Interfaces Map and Database - Overview

In spring of 2011 Belfast Interface Project commissioned a piece of research carried out by the Institute for Conflict Research to identify and classify the known security barriers and associated forms of defensive architecture in residential areas of Belfast.

This interfaces map and database — provides a comprehensive listing with photographs and descriptions of security barriers and defensive use of space throughout the city, organised geographically by cluster — draws heavily upon the final research report produced by ICR and brings together photos and information from past BIP research projects including those undertaken by Frankie Quinn in 2005 and ICR in 2008.

Overview of Defensive Architecture

1. Categories and Locations of Barriers

The report identifies 99 different security barriers and forms of defensive architecture across the city associated with residential areas. These include:

  • 35 barriers which are made of different styles of metal fencing
  • 23 barriers which are comprised of a mixture of a solid wall with metal fencing above
  • 14 examples of a mixture of fences with vegetation which act as a buffer
  • 12 locations where roads have been closed to vehicles while allowing pedestrian access
  • 8 locations where there is a wall alone, and
  • 7 locations where roads have gates which are closed occasionally

Table 1 sets out the broad locations of these 99 barriers across the city:

  • 44 barriers are situated in North Belfast – defined as the area north of Crumlin Road and west of Belfast Lough
  • 30 barriers are in West Belfast – south of Crumlin Road and west of the Westlink and M1 motorway
  • 14 are in the Central Area – defined as immediately adjacent to the Westlink and Inner Ring roads
  • 10 are in East Belfast - east of the River Lagan and Belfast Lough
  • there is 1 barrier in South Belfast – east of the Dublin railway line, south of the city centre and west of the River Lagan

Table 1 - Categories of Barriers

2 Clusters

The different structures and blighted spaces are contained within 13 different ‘clusters’ — groupings of distinct and separate but related instances of defensively used space within the city — similar to the main interface areas identified by the NIHE in their internal review of interface areas carried out in 2006.

3. Ownership

The research also identified 10 different owners of the various structures (Table 2). The largest number of barriers (58) are owned by the Department of Justice (who inherited them from the Northern Ireland Office following devolution of policing and justice powers in 2007), 19 are owned by the Northern Ireland Housing Executive, 7 appear to be in private ownership, and 3 belong to the Department for Regional Development. To date it has not been possible to identify the owners of 4 of the barriers.

### SHORT EXERCISE 1
In the Belfast interfaces overview, begin at the words "Table 1 - Categories" and stop after "of the barriers.", changing "blighted" to "neglected" along the way.

### RECORDS FOR THE EXERCISE
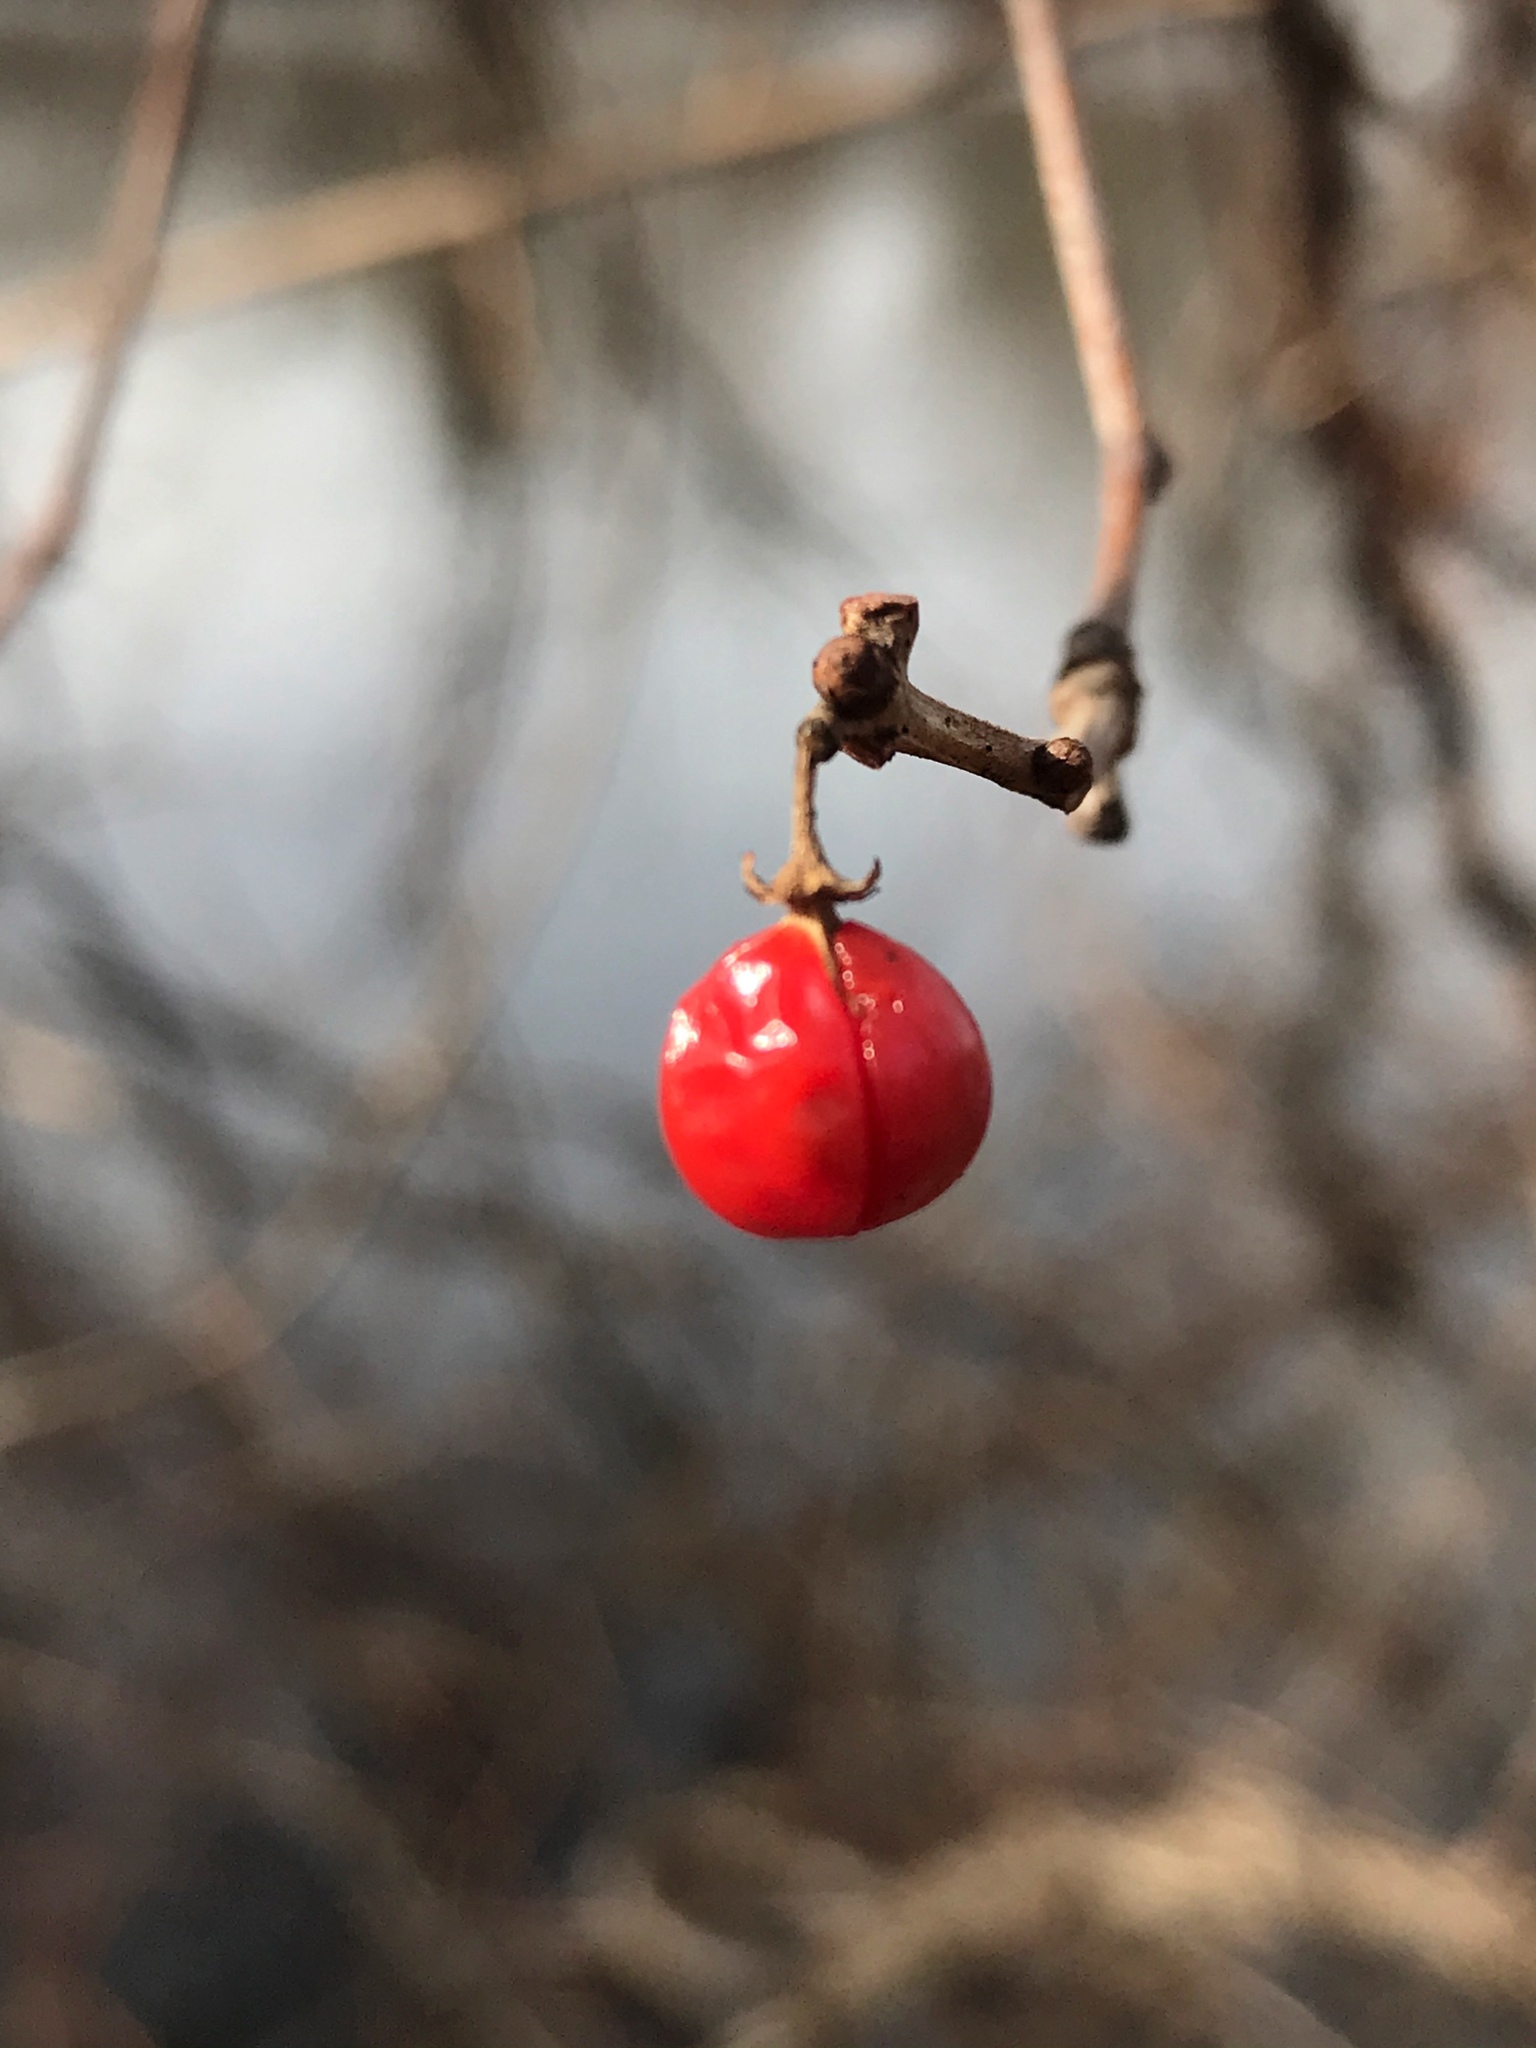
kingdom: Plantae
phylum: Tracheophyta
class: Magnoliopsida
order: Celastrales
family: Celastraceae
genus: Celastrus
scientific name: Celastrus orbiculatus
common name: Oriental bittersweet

### SHORT EXERCISE 2
Copy out the whole listing of named living things above line for line, leaving out the pictures.

### FULL SOLUTION 1
Table 1 - Categories of Barriers

2 Clusters

The different structures and neglected spaces are contained within 13 different ‘clusters’ — groupings of distinct and separate but related instances of defensively used space within the city — similar to the main interface areas identified by the NIHE in their internal review of interface areas carried out in 2006.

3. Ownership

The research also identified 10 different owners of the various structures (Table 2). The largest number of barriers (58) are owned by the Department of Justice (who inherited them from the Northern Ireland Office following devolution of policing and justice powers in 2007), 19 are owned by the Northern Ireland Housing Executive, 7 appear to be in private ownership, and 3 belong to the Department for Regional Development. To date it has not been possible to identify the owners of 4 of the barriers.

### FULL SOLUTION 2
kingdom: Plantae
phylum: Tracheophyta
class: Magnoliopsida
order: Celastrales
family: Celastraceae
genus: Celastrus
scientific name: Celastrus orbiculatus
common name: Oriental bittersweet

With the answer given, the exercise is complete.